Review: Kings of Leon Grapple With Contemporary Mainstream on ‘Walls’

“Like in a mainstream melody/Oh, I want to take you in!” sings Caleb Followill on “Wild,” a pop-rock rhinestone delivering said melody with bell-toned guitars and a sing-along chorus. Sure enough, after a sleeves-up recommitment to their Southern garage-ish roots on Mechanical Bull in 2013, the band’s seventh LP tries to parse what “mainstream” means right now for a bunch of true-to-their-school guitar-slingers. The result is radio-buff rock & roll that could spoon between One Republic’s genre-splicing power moves and the Head and the Heart’s folk-pop uplift.
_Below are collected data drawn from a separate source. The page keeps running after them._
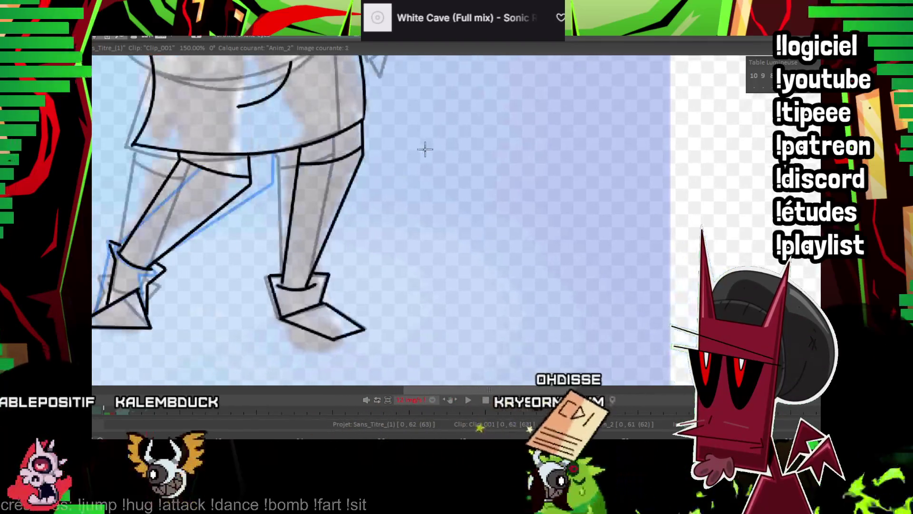
{"action": "key", "text": "Right"}
{"action": "key", "text": "Left"}
{"action": "key", "text": "Right"}
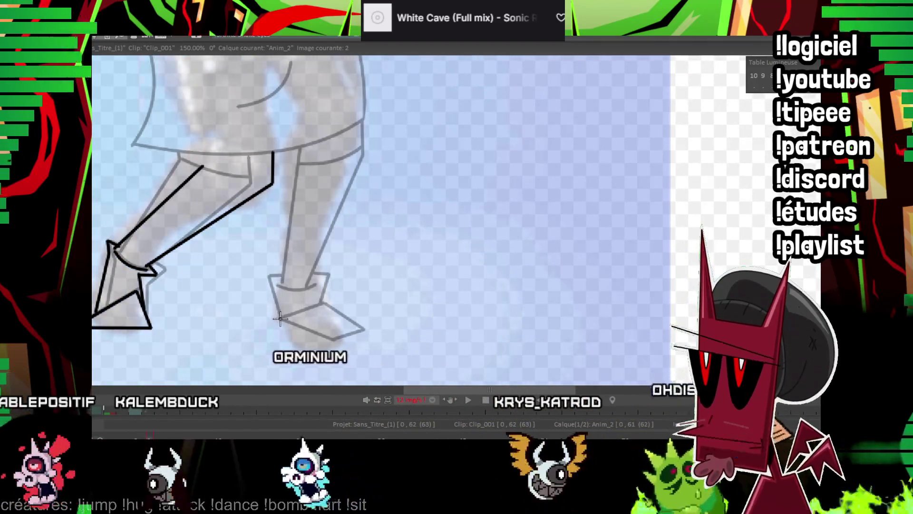
Outline the right foot and its ankle with a chain of straight lines
{"action": "left_click", "coordinate": [322, 304]}
{"action": "left_click", "coordinate": [333, 339]}
{"action": "left_click", "coordinate": [281, 318]}
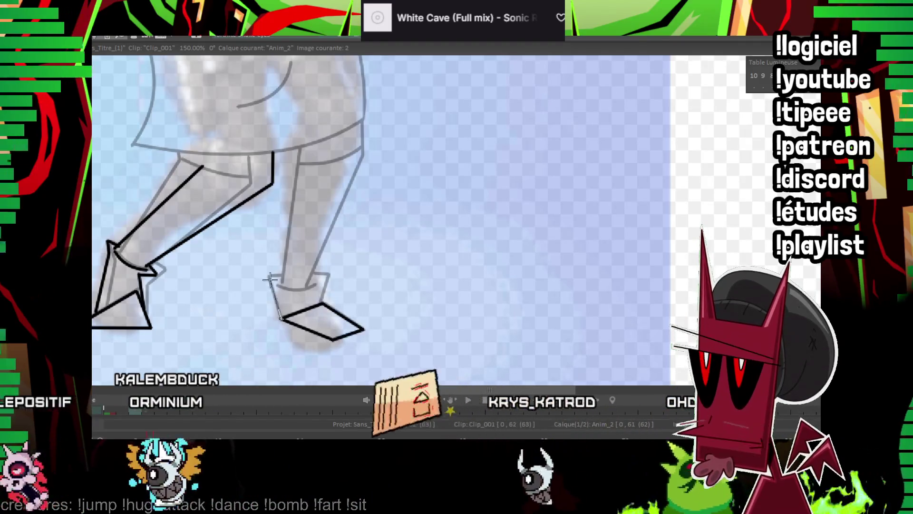
{"action": "left_click", "coordinate": [329, 275]}
{"action": "double_click", "coordinate": [315, 275]}
{"action": "scroll", "coordinate": [304, 272], "scroll_direction": "up", "scroll_amount": 2}
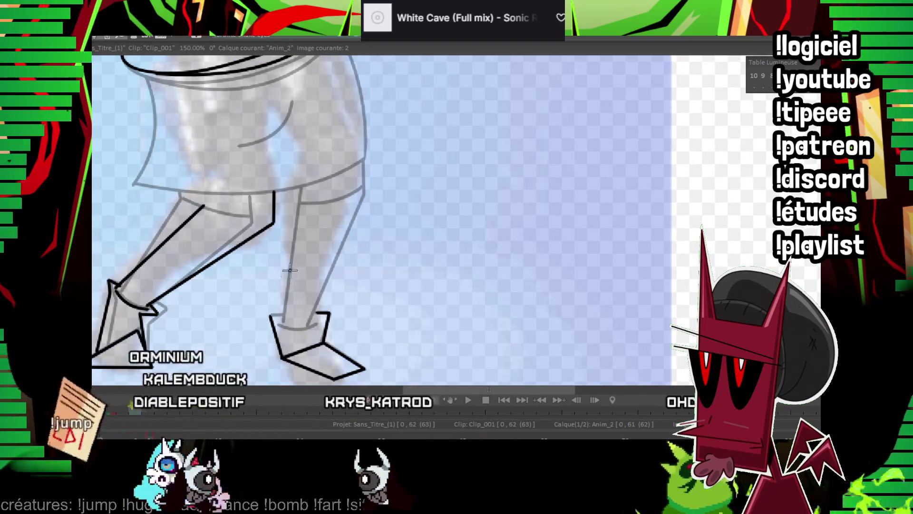
Ink the right leg's back and front lines from the foot up to the knee
{"action": "left_click", "coordinate": [288, 190]}
{"action": "double_click", "coordinate": [284, 327]}
{"action": "left_click", "coordinate": [309, 326]}
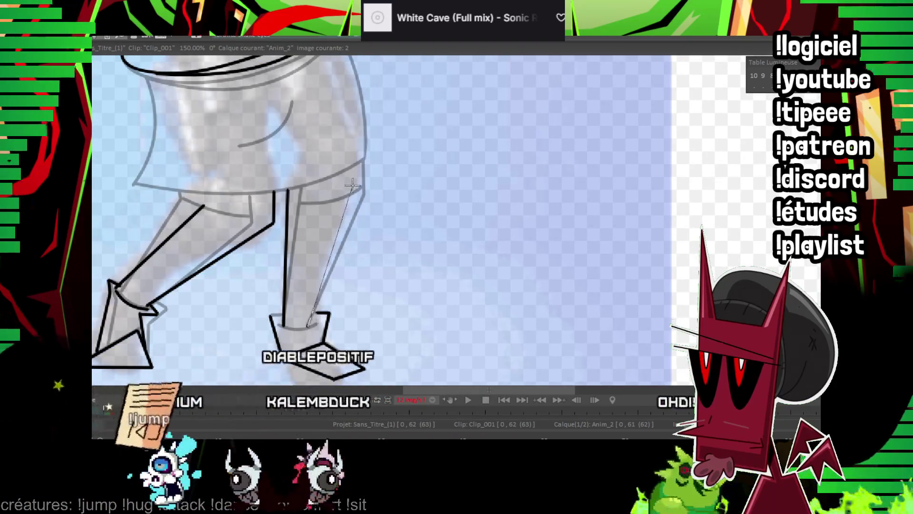
{"action": "double_click", "coordinate": [357, 162]}
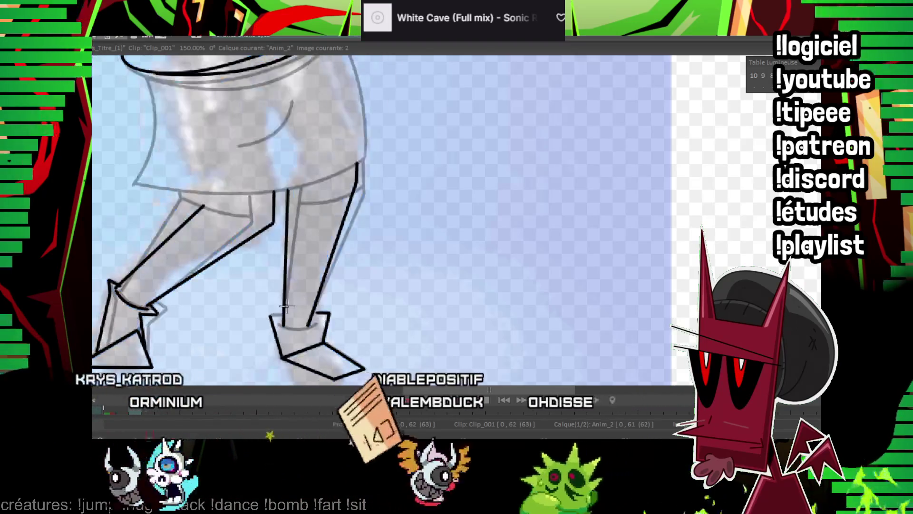
{"action": "left_click", "coordinate": [279, 325]}
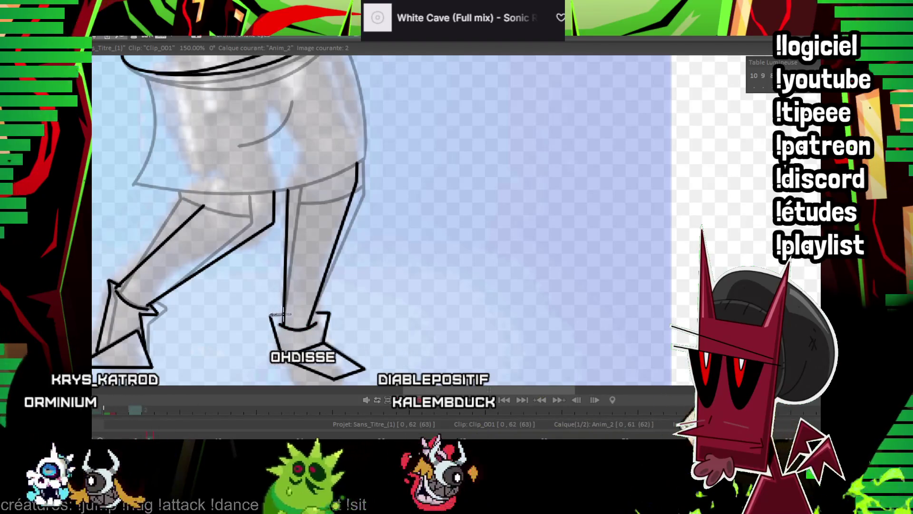
{"action": "mouse_move", "coordinate": [300, 279]}
{"action": "left_mouse_down"}
{"action": "mouse_move", "coordinate": [272, 295]}
{"action": "mouse_move", "coordinate": [268, 266]}
{"action": "left_mouse_up"}
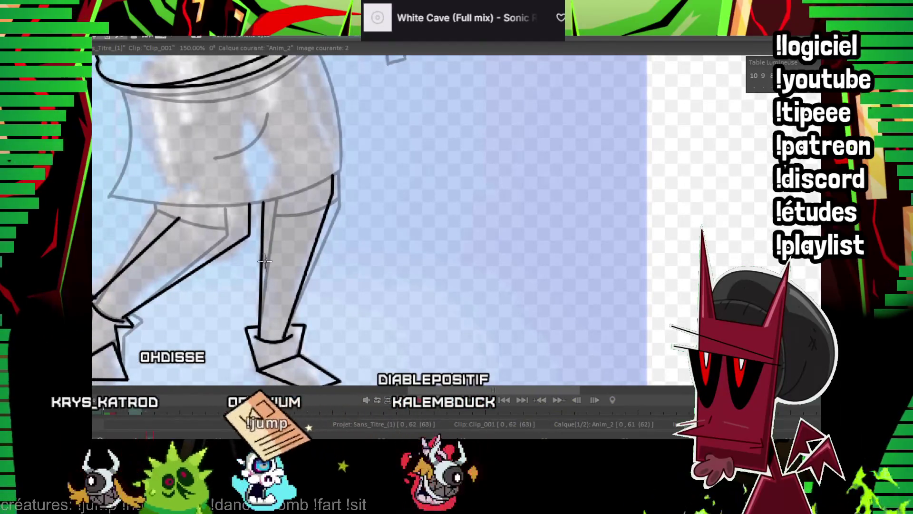
Flip between frames 1 and 2 to check the legs' motion
{"action": "scroll", "coordinate": [445, 255], "scroll_direction": "down", "scroll_amount": 2}
{"action": "scroll", "coordinate": [476, 214], "scroll_direction": "down", "scroll_amount": 1}
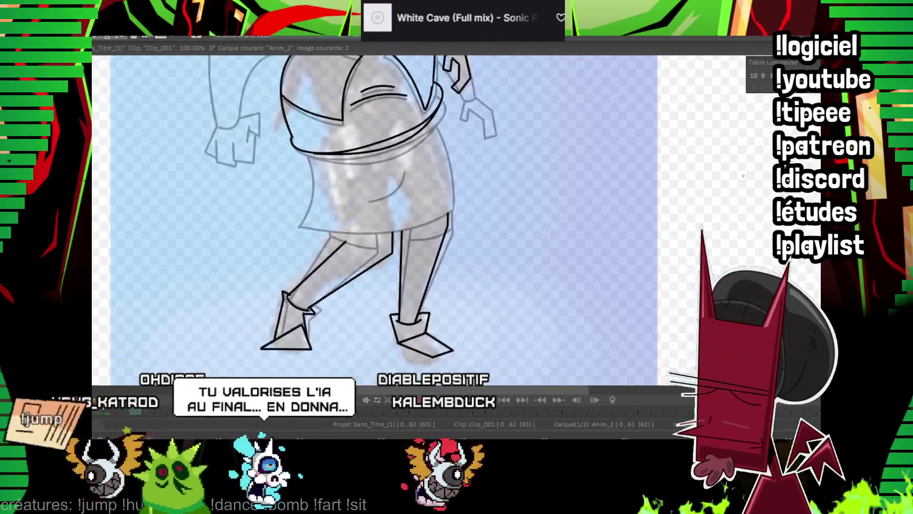
{"action": "scroll", "coordinate": [587, 154], "scroll_direction": "down", "scroll_amount": 2}
{"action": "key", "text": "Left"}
{"action": "key", "text": "Right"}
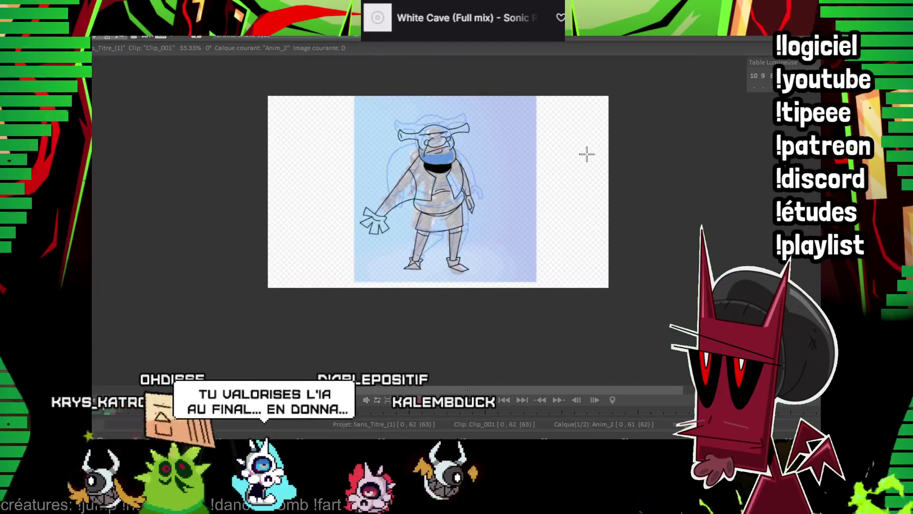
{"action": "key", "text": "Left"}
{"action": "key", "text": "Right"}
{"action": "key", "text": "Left"}
{"action": "key", "text": "Right"}
{"action": "key", "text": "Left"}
{"action": "key", "text": "Right"}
Producer Markus Dravs (Coldplay, Mumford & Sons) does an admirable job of translating Followill’s signature slurred delivery and the band’s muscular jangle into thicker arrangements, though the result can feel generic: “Reverend” resembles the pro-forma rock Nashville now markets as “country,” while the anthemic “whoa-ooo”s in “Waste a Moment” – mirroring the Kings’ mega-hit “Use Somebody” – have a whiff of old stadium hot-dogs. Encouragingly, the best bits are less predictable. The homeboy requiem “Muchacho” echoes the drum-machine cha-cha revival seeded by D.R.A.M. and Drake’s “Hotline Bling” with a Roy Orbison delivery (remix!). And the title track is a slow-build power ballad suggesting the Kings can be more potent and distinctive when they dial it back.